[[ Exercise inputs open ]]

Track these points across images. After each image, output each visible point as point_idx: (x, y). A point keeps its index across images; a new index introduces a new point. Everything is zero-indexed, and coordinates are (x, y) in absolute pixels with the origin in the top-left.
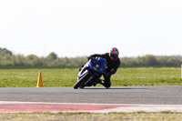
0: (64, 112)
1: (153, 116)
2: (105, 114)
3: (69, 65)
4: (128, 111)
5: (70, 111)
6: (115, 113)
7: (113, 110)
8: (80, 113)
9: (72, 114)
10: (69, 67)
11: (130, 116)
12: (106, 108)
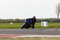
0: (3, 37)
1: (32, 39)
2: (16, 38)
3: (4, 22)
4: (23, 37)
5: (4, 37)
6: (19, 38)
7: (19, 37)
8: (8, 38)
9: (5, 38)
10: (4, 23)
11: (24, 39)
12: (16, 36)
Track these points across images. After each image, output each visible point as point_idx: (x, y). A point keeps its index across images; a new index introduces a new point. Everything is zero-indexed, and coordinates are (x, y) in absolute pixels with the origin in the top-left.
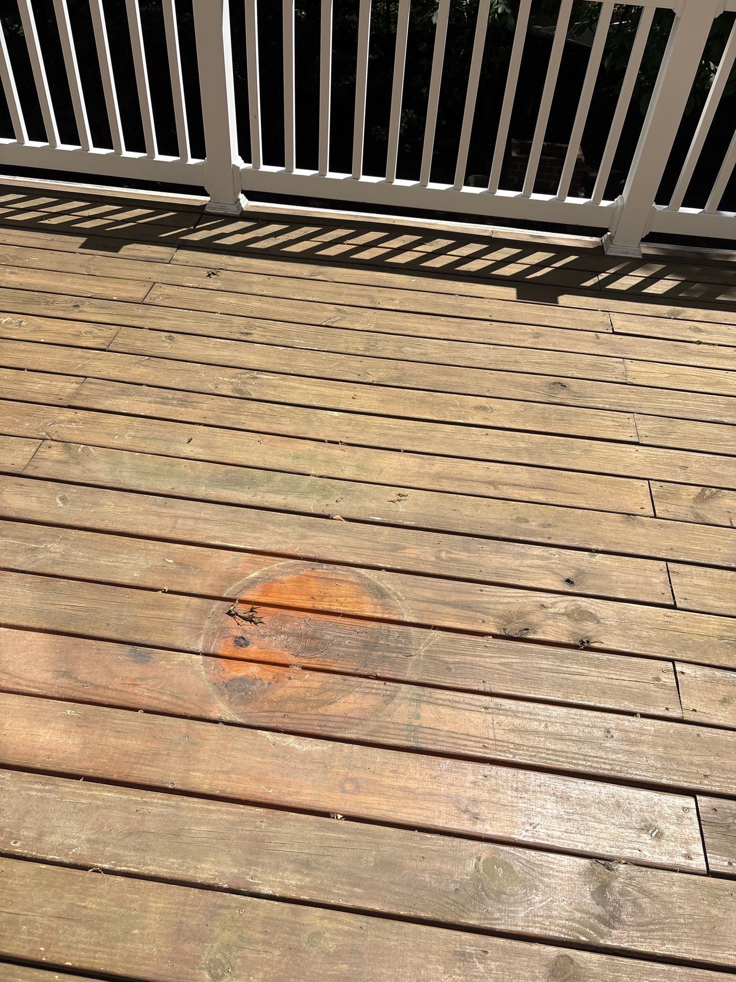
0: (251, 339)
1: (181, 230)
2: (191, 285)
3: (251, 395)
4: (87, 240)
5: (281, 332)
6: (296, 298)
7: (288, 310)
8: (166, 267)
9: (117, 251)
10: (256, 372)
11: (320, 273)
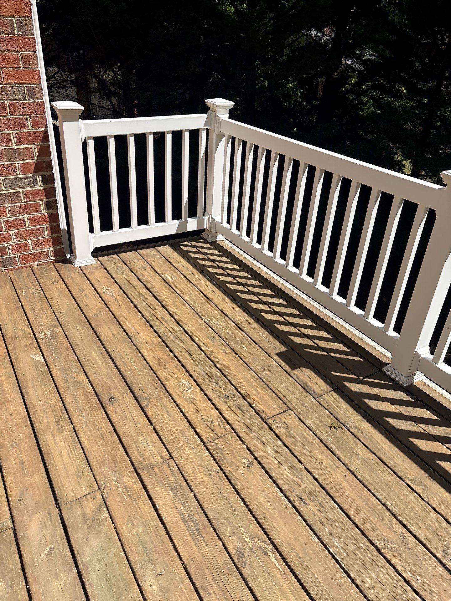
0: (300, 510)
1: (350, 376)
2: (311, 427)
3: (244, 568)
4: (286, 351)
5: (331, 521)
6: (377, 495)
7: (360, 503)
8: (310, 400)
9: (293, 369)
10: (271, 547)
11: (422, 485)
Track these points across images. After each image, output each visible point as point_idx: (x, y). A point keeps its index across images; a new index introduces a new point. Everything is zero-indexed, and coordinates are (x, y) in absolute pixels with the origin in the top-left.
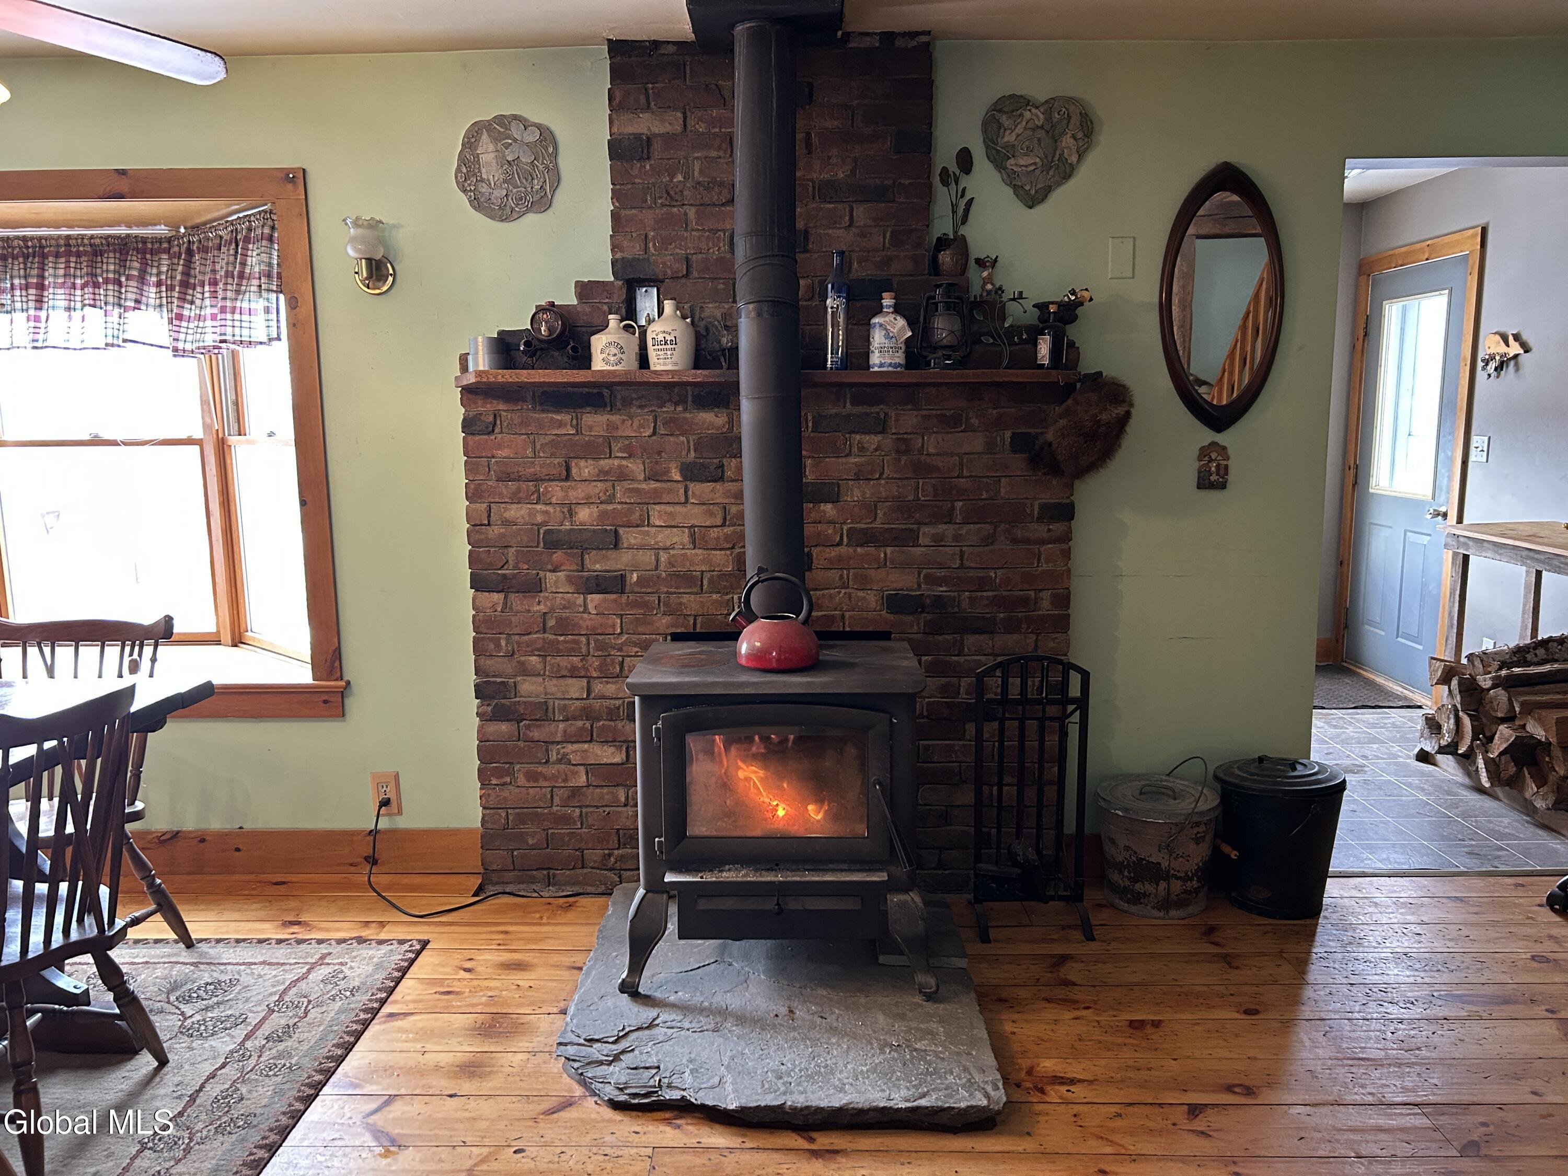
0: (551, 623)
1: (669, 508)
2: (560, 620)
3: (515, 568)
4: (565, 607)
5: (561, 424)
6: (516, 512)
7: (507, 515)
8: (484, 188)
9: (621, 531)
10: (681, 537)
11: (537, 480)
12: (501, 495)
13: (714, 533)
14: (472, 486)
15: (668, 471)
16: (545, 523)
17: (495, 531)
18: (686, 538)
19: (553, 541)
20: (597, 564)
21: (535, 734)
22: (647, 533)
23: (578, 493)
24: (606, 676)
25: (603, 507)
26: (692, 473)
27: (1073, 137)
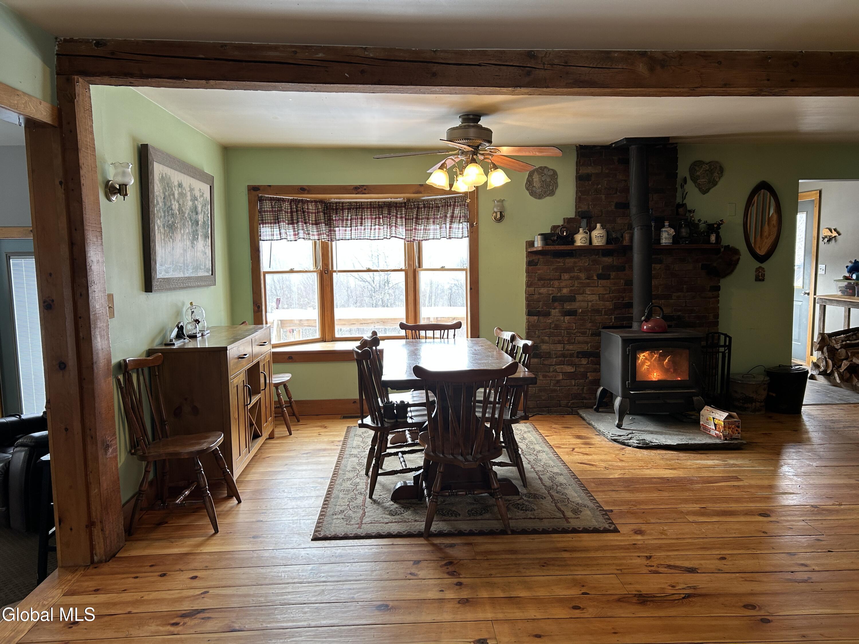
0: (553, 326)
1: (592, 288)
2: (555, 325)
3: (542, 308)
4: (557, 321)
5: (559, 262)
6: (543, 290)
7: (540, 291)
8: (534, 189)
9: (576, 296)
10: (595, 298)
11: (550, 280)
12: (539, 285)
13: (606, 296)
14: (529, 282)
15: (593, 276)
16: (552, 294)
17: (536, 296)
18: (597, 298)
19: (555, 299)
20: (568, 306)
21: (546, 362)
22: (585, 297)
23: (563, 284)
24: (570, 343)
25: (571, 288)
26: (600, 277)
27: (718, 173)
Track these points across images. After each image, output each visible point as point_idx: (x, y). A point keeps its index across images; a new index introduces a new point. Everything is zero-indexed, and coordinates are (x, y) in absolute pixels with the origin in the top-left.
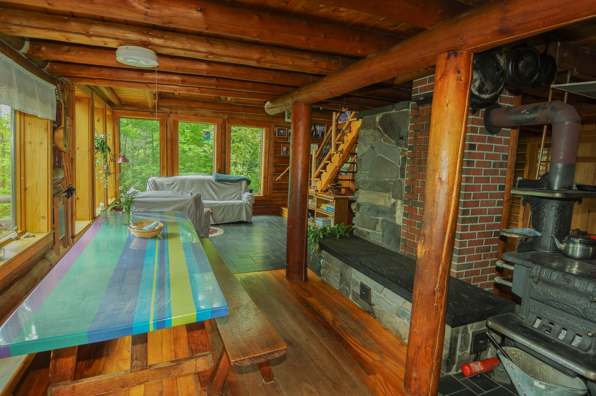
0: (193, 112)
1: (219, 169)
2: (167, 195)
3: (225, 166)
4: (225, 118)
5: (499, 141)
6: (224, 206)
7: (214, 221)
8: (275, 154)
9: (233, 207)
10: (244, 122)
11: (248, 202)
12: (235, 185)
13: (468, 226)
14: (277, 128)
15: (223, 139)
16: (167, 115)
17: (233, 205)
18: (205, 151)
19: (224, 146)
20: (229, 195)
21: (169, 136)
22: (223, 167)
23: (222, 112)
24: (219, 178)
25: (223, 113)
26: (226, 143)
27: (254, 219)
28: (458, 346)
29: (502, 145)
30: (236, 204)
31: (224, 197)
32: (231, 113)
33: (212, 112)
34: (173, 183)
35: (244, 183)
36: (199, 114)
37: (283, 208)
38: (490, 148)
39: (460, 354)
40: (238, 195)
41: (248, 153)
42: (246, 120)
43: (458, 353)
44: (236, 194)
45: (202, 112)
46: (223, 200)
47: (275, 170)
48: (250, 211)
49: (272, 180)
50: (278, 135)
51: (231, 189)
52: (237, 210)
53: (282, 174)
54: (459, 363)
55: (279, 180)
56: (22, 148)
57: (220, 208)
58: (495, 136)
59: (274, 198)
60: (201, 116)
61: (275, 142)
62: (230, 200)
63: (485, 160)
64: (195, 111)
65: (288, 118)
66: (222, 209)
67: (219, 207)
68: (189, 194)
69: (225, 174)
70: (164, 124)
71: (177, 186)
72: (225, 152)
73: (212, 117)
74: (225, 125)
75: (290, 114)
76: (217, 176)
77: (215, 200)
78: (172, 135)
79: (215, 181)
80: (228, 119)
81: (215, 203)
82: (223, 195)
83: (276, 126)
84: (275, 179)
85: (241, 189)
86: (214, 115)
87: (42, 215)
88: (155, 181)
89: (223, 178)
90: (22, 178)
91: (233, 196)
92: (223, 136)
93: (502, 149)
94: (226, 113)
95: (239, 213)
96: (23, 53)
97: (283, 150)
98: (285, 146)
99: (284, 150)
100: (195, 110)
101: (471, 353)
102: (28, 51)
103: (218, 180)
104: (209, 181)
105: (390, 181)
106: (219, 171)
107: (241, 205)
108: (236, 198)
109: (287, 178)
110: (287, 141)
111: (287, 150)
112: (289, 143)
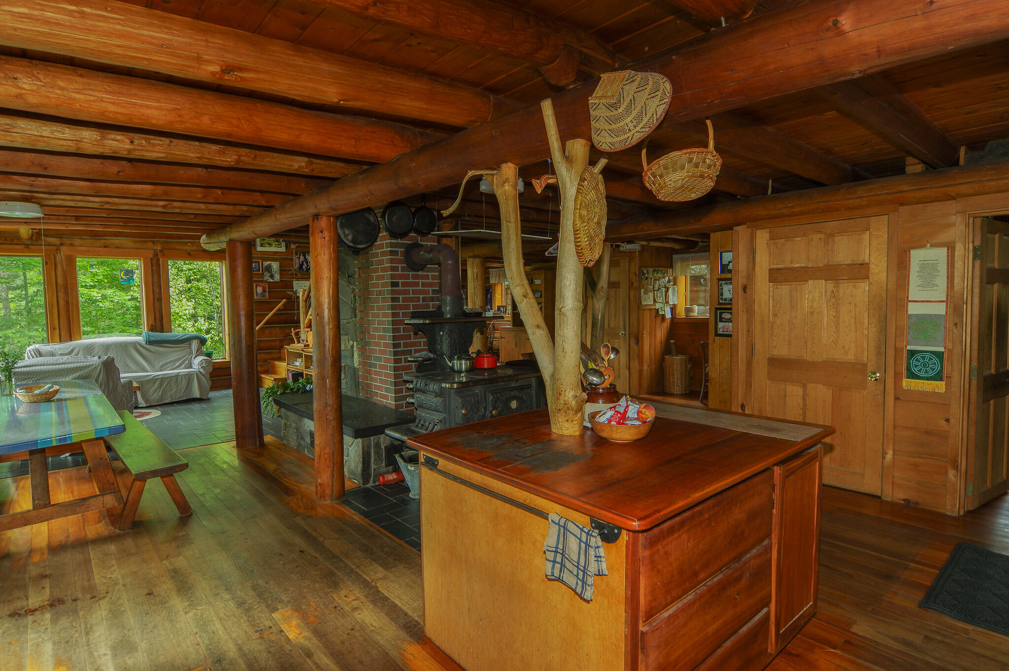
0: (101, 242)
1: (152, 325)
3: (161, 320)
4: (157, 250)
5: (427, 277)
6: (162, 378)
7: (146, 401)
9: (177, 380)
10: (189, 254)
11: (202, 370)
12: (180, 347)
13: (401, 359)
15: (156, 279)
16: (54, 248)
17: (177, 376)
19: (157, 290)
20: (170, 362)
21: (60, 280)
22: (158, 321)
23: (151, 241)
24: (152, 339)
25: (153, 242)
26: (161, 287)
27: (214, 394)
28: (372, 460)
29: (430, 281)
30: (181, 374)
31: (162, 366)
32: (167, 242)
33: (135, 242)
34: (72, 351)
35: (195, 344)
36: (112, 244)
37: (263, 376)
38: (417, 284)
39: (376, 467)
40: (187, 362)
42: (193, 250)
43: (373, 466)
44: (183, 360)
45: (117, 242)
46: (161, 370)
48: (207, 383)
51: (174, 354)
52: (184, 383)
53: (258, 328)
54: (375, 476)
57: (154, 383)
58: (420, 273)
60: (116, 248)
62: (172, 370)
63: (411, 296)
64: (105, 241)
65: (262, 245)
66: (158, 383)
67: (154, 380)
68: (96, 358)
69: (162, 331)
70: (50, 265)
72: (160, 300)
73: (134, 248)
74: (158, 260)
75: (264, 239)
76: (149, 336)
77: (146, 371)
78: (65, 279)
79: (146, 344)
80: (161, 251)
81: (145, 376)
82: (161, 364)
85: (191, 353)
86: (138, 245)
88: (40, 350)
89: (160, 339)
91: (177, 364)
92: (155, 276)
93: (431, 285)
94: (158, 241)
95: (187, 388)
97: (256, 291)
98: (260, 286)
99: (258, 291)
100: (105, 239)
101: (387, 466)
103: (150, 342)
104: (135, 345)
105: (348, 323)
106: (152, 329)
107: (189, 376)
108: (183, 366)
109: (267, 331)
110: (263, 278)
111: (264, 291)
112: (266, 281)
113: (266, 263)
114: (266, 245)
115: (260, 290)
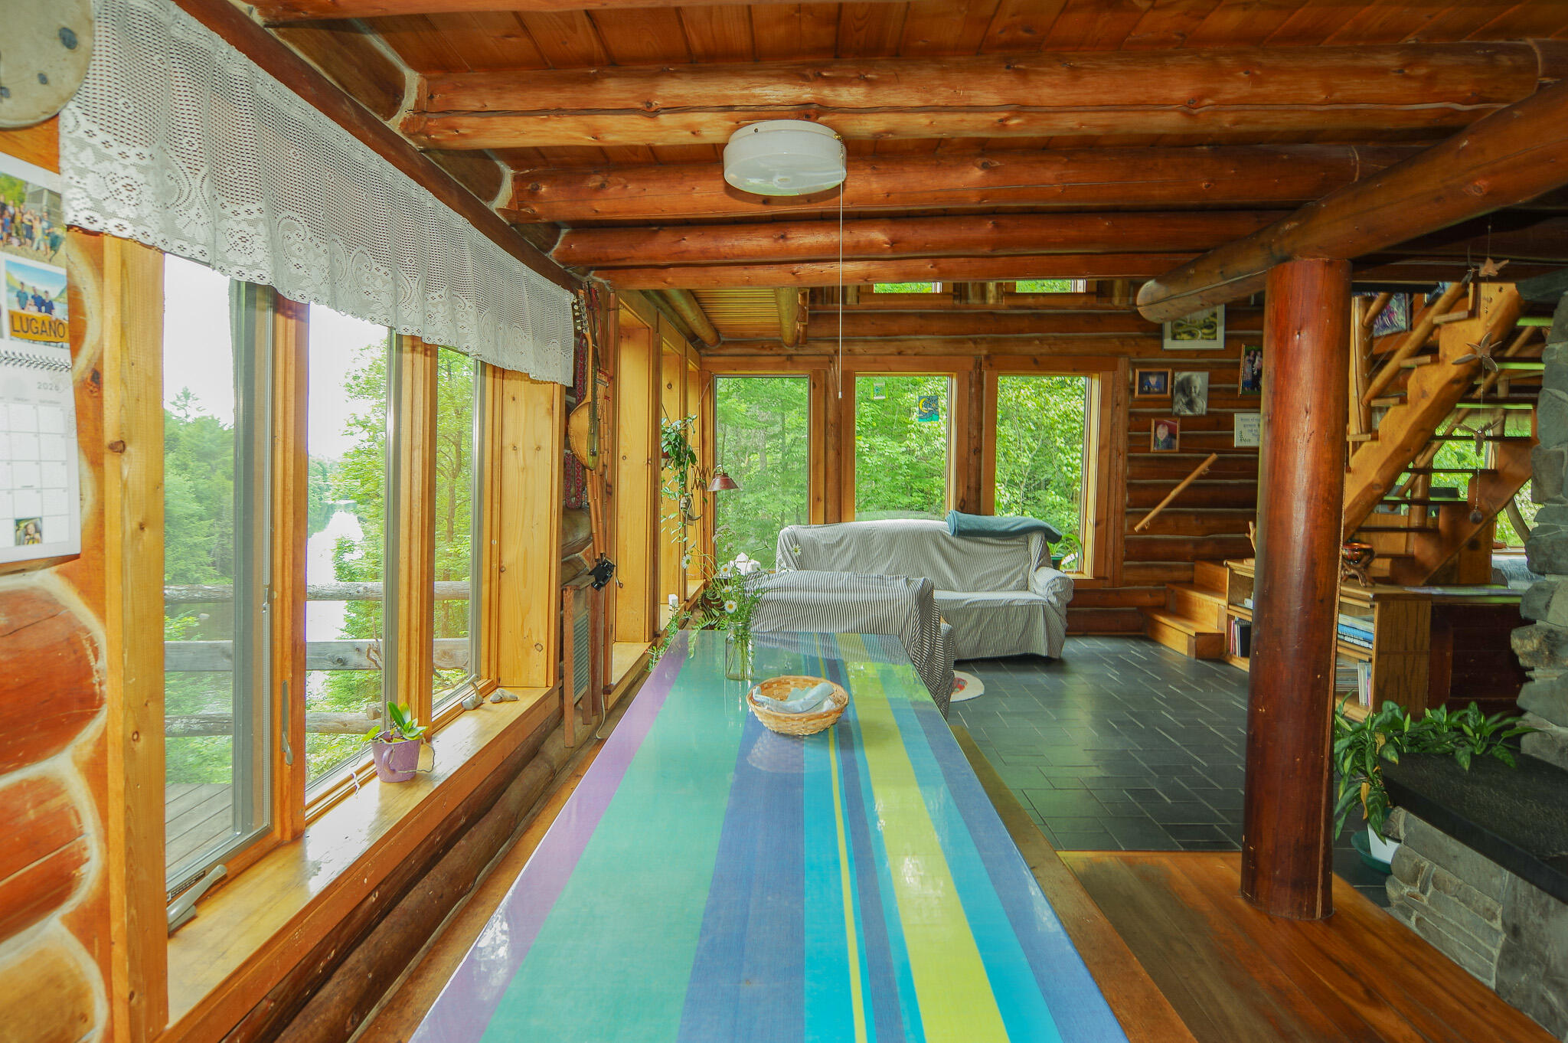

[[ Exercise inputs closed ]]

* **Your objective**
Among the entries above, find the line with "23: (578, 493)" and repeat exactly from there through the line with "101: (471, 353)", leaving out the pictures.

* **Your response**
23: (578, 493)
24: (606, 676)
25: (603, 507)
26: (692, 473)
27: (1073, 137)
0: (553, 326)
1: (592, 288)
2: (555, 325)
3: (542, 308)
4: (557, 321)
5: (559, 262)
6: (543, 290)
7: (540, 291)
8: (534, 189)
9: (576, 296)
10: (595, 298)
11: (550, 280)
12: (539, 285)
13: (606, 296)
14: (529, 282)
15: (593, 276)
16: (552, 294)
17: (536, 296)
18: (597, 298)
19: (555, 299)
20: (568, 306)
21: (546, 362)
22: (585, 297)
23: (563, 284)
24: (570, 343)
25: (571, 288)
26: (600, 277)
27: (718, 173)
Track these points across images. After each image, output each visible point as point_idx: (x, y). A point keeps its index across images; a new index introduces a new point. Everything is zero-indexed, and coordinates are (x, y) in absolute pixels with the origin in the top-left.
0: (193, 112)
1: (219, 169)
2: (167, 195)
3: (225, 166)
4: (225, 118)
5: (499, 141)
6: (224, 206)
7: (214, 221)
8: (275, 154)
9: (233, 207)
10: (244, 122)
11: (248, 202)
12: (235, 185)
13: (468, 226)
14: (277, 128)
15: (223, 139)
16: (167, 115)
17: (233, 205)
18: (205, 151)
19: (224, 146)
20: (229, 195)
21: (169, 136)
22: (223, 167)
23: (222, 112)
24: (219, 178)
25: (223, 113)
26: (226, 143)
27: (254, 219)
28: (458, 346)
29: (502, 145)
30: (236, 204)
31: (224, 197)
32: (231, 113)
33: (212, 112)
34: (173, 183)
35: (244, 183)
36: (199, 114)
37: (283, 208)
38: (490, 148)
39: (460, 354)
40: (238, 195)
41: (248, 153)
42: (246, 120)
43: (458, 353)
44: (236, 194)
45: (202, 112)
46: (223, 200)
47: (275, 170)
48: (250, 211)
49: (272, 180)
50: (278, 135)
51: (231, 189)
52: (237, 210)
53: (282, 174)
54: (459, 363)
55: (279, 180)
56: (22, 148)
57: (220, 208)
58: (495, 136)
59: (274, 198)
60: (201, 116)
61: (275, 142)
62: (230, 200)
63: (485, 160)
64: (195, 111)
65: (288, 118)
66: (222, 209)
67: (219, 207)
68: (189, 194)
69: (225, 174)
70: (164, 124)
71: (177, 186)
72: (225, 152)
73: (212, 117)
74: (225, 125)
75: (290, 114)
76: (217, 176)
77: (215, 200)
78: (172, 135)
79: (215, 181)
80: (228, 119)
81: (215, 203)
82: (223, 195)
83: (276, 126)
84: (275, 179)
85: (241, 189)
86: (214, 115)
87: (42, 215)
88: (155, 181)
89: (223, 178)
90: (22, 178)
91: (233, 196)
92: (223, 136)
93: (502, 149)
94: (226, 113)
95: (239, 213)
96: (23, 53)
97: (283, 150)
98: (285, 146)
99: (284, 150)
100: (195, 110)
101: (471, 353)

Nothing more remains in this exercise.